Venezuela e Israel anunciaron este martes un acuerdo para instaurar un mecanismo de coordinación destinado a prestar servicios consulares a nacionales de ambos países radicados en el territorio del otro, según un comunicado difundido por el Ministerio de Exteriores venezolano.
Acuerdo impulsado tras la ayuda humanitaria israelí
El pacto se produjo después de la visita a Caracas de una delegación humanitaria procedente de Israel, compuesta por ingenieros estructuralistas y otros especialistas técnicos que participaron en labores de evaluación y apoyo tras los fuertes sismos del 24 de junio.
Esos movimientos tellúricos, registrados el mismo 24 de junio, alcanzaron magnitudes de 7,2 y 7,5, y provocaron daños generalizados en infraestructuras y edificaciones. Los gobiernos de ambas partes pusieron de relieve la continuidad de la cooperación técnica bilateral derivada de los esfuerzos de emergencia y recuperación posteriores a los temblores.
«vínculo entre el Estado de Israel y la comunidad judía residente en Venezuela que constituye un importante puente de amistad histórico entre ambos países»
En el comunicado, reproducido en redes por el ministro de Exteriores venezolano Félix Plasencia, se subrayó asimismo la relevancia del nexo histórico entre Israel y la comunidad judía en Venezuela como elemento favorecedor de la relación.
Relaciones sin representación diplomática plena
Pese a que ambos gobiernos no mantienen relaciones diplomáticas plenas, el anuncio supone un giro pragmático en la gestión de asuntos consulares y en la cooperación técnica en materia de emergencia. El mecanismo facilitará, según la nota oficial, la prestación de servicios cuando resulte necesario para ciudadanos residentes en el país receptor.
La visita de la delegación israelí se enmarca en una asistencia recibida por las autoridades venezolanas de distintos países y espectros políticos tras los sismos. La presidenta encargada de Venezuela, Delcy Rodríguez, apareció públicamente recibiendo ayuda y material de rescate procedente de gobiernos de diversos aliados, entre ellos el de Estados Unidos y Israel.
Contexto político y diplomático
El comunicado recuerda, de forma implícita, la compleja trama política que rodea a Venezuela: menciona la existencia de considerables ofertas de asistencia internacional y alude a episodios anteriores en los que la ayuda exterior fue rechazada por motivos políticos. En concreto, el texto contextualiza el gesto actual frente a episodios pasados —por ejemplo, la negativa del entonces presidente Hugo Chávez a aceptar ayuda estadounidense tras catástrofes a finales de los años noventa— y a los recientes acontecimientos que cambiaron el mapa político del país.
El documento también alude a la cooperación con Estados Unidos en el marco de la relación entre Delcy Rodríguez y la Administración del entonces presidente Donald Trump, señalando que Estados Unidos y sus aliados, entre ellos Israel, han participado en el envío de asistencia. Asimismo, el comunicado menciona la captura del que fuera presidente Nicolás Maduro tras una operación militar estadounidense, un hecho que ha transformado el escenario político venezolano y ha conducido a nuevas dinámicas de ayuda y colaboración externa.
Consecuencias y próximos pasos
El acuerdo entre Caracas y Jerusalén abre la puerta a una normalización funcional en aspectos consulares y técnicos, centrada en la protección de ciudadanos y en la gestión de las secuelas del desastre natural.

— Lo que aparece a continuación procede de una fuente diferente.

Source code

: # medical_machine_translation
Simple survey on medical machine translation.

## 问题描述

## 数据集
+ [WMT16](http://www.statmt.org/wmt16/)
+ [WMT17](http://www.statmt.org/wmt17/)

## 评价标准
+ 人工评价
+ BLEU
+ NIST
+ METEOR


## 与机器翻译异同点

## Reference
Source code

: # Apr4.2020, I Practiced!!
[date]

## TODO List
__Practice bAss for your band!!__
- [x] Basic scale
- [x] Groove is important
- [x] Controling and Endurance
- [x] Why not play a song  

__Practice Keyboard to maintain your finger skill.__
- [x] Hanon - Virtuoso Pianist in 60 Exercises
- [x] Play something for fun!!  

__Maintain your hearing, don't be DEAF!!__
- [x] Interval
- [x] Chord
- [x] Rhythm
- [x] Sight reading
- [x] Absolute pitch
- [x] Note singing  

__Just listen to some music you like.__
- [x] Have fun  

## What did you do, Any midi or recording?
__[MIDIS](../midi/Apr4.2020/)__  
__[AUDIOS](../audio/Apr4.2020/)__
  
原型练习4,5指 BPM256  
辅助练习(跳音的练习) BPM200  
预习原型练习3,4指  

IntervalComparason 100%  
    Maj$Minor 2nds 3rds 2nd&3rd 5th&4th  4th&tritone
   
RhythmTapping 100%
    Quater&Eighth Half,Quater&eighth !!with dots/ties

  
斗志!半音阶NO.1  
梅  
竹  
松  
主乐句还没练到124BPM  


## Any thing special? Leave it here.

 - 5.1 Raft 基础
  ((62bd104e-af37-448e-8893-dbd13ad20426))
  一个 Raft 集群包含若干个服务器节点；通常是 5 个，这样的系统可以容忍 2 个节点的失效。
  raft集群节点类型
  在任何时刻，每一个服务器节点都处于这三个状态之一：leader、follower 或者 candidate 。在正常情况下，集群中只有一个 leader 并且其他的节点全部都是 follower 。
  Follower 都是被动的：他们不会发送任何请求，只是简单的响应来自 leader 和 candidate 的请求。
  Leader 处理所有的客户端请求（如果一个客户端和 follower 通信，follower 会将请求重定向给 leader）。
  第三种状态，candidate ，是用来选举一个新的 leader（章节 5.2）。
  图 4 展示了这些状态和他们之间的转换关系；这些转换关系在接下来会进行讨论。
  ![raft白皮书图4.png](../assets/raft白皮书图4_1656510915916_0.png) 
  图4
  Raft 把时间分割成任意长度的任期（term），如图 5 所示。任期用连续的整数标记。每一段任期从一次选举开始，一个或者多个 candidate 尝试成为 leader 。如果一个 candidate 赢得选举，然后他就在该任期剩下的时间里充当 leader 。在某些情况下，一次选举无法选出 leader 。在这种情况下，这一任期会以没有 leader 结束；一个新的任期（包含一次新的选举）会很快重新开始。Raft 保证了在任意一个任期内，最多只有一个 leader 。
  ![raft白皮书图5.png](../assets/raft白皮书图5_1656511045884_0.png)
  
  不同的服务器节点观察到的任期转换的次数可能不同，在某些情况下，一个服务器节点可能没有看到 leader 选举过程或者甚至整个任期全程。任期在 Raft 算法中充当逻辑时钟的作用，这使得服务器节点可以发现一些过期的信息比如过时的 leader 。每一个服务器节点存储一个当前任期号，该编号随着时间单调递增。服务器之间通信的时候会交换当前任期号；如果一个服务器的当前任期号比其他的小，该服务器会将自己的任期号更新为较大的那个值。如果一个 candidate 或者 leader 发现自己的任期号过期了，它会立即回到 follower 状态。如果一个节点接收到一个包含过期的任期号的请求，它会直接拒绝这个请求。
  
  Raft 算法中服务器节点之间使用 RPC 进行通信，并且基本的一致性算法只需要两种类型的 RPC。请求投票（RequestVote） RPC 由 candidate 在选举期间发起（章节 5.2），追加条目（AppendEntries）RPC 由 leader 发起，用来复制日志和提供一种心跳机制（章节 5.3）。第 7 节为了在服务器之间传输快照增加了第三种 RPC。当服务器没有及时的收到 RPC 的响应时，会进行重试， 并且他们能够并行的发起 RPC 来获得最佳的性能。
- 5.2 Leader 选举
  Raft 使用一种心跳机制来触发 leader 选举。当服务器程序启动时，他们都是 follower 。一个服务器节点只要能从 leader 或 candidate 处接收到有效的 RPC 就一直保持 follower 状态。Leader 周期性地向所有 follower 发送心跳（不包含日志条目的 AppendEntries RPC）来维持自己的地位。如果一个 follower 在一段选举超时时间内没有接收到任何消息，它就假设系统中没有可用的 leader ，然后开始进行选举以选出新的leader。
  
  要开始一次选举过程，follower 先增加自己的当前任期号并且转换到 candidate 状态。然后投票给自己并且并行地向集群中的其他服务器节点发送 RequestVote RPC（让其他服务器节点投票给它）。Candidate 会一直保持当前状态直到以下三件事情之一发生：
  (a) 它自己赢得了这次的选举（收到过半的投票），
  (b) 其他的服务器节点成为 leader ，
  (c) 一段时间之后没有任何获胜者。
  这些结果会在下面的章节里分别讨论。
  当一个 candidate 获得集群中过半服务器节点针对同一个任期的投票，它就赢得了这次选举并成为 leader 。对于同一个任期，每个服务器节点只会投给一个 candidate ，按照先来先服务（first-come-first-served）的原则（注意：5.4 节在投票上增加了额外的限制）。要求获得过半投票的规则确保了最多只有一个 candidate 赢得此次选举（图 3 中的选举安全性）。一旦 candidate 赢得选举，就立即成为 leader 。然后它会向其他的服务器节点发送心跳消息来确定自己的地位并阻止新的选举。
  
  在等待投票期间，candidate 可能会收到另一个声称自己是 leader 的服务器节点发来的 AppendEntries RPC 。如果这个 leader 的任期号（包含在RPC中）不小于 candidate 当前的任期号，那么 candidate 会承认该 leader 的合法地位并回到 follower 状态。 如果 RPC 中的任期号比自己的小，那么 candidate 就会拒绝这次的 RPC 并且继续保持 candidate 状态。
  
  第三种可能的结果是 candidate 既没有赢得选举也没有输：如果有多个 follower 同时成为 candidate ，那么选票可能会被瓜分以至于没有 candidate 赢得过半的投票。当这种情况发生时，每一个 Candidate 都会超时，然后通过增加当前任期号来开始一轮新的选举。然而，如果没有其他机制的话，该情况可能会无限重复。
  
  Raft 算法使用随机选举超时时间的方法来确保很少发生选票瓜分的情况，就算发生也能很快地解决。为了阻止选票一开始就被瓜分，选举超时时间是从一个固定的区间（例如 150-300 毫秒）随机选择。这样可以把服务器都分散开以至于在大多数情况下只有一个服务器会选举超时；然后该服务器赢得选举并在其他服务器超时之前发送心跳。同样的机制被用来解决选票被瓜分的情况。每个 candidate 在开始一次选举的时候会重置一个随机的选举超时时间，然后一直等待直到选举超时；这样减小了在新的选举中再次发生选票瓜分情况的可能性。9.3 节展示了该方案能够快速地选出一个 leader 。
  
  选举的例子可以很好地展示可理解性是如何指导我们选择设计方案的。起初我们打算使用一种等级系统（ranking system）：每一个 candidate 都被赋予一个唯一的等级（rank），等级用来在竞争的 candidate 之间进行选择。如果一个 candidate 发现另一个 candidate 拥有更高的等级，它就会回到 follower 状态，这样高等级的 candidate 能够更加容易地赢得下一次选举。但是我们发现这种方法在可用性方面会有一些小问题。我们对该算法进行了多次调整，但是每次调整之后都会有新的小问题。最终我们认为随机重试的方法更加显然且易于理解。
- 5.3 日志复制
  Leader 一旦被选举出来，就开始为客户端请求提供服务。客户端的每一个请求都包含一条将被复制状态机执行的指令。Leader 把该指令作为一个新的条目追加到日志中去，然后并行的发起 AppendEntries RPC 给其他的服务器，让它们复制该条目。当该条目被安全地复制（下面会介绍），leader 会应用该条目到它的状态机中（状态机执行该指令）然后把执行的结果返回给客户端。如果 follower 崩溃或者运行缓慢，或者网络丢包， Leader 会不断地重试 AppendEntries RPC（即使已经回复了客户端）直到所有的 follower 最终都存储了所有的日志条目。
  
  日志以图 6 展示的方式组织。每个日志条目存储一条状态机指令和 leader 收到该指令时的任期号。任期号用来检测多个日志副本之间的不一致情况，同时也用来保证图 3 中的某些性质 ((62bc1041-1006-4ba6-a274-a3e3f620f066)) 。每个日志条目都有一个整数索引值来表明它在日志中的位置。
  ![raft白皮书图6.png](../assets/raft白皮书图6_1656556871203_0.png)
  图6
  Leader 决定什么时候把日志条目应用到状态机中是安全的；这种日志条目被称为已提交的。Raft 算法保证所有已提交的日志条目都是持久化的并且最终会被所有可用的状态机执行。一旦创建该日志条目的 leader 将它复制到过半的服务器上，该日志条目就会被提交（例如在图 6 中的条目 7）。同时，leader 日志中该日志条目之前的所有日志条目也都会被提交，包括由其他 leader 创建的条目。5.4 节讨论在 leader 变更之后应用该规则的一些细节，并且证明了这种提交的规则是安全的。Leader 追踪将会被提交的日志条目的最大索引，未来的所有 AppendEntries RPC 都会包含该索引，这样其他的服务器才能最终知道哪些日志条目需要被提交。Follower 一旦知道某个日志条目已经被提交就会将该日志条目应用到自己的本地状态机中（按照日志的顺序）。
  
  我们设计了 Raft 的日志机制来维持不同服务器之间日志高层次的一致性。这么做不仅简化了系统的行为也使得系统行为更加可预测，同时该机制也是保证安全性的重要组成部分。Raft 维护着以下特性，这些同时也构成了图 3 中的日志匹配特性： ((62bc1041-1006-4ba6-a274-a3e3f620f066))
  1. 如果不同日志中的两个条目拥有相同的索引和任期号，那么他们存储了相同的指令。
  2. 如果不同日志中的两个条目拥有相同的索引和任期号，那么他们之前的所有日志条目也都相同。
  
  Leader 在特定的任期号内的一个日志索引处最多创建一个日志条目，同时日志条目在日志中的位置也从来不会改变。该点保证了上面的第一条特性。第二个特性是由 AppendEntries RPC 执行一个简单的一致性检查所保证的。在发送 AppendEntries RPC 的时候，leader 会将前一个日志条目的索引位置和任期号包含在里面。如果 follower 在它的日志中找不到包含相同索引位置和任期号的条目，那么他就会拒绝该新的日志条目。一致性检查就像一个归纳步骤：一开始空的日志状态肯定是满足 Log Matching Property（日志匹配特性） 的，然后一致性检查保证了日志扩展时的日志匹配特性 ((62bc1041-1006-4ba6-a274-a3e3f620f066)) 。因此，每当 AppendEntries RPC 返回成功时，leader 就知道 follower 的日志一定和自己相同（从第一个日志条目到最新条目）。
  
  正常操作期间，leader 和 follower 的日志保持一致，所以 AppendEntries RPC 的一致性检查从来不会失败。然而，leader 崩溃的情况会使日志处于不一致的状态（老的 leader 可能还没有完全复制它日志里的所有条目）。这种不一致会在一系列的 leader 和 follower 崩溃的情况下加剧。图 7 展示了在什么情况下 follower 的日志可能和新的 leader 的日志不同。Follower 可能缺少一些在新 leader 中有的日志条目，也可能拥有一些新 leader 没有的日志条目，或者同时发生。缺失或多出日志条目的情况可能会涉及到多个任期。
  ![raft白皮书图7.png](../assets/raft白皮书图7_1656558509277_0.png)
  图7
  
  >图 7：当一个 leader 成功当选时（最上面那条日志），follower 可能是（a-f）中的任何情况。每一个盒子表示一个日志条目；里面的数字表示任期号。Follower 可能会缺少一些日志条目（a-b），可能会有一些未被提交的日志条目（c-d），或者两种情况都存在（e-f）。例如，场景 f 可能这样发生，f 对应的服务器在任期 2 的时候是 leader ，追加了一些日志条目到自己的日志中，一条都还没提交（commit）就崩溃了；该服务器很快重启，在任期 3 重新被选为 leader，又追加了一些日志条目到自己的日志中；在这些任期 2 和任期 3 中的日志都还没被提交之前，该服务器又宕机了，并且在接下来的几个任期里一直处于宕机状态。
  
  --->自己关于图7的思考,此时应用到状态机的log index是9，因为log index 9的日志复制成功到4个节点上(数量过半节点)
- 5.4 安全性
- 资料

Entre las posibles consecuencias se incluyen:
- Facilitación de trámites y asistencia para residentes de ambos países en situaciones de emergencia.
- Continuidad de proyectos y evaluaciones técnicas sobre edificaciones dañadas.
- Potencial ampliación de la cooperación técnica en reconstrucción y prevención de riesgos.
El comunicado no detalla plazos ni el contenido exacto del mecanismo consular acordado, ni especifica futuras visitas o encuentros bilaterales. Tampoco ofrece cifras precisas adicionales sobre el alcance de los daños más allá de las magnitudes sísmicas y las indicaciones generales sobre las labores de evaluación que llevaron a cabo los especialistas israelíes.
La iniciativa, por su naturaleza práctica y su contexto humanitario, supone un paso relevante en la gestión internacional de la emergencia y en la relación puntual entre dos países que hasta ahora no mantenían vínculos diplomáticos formales.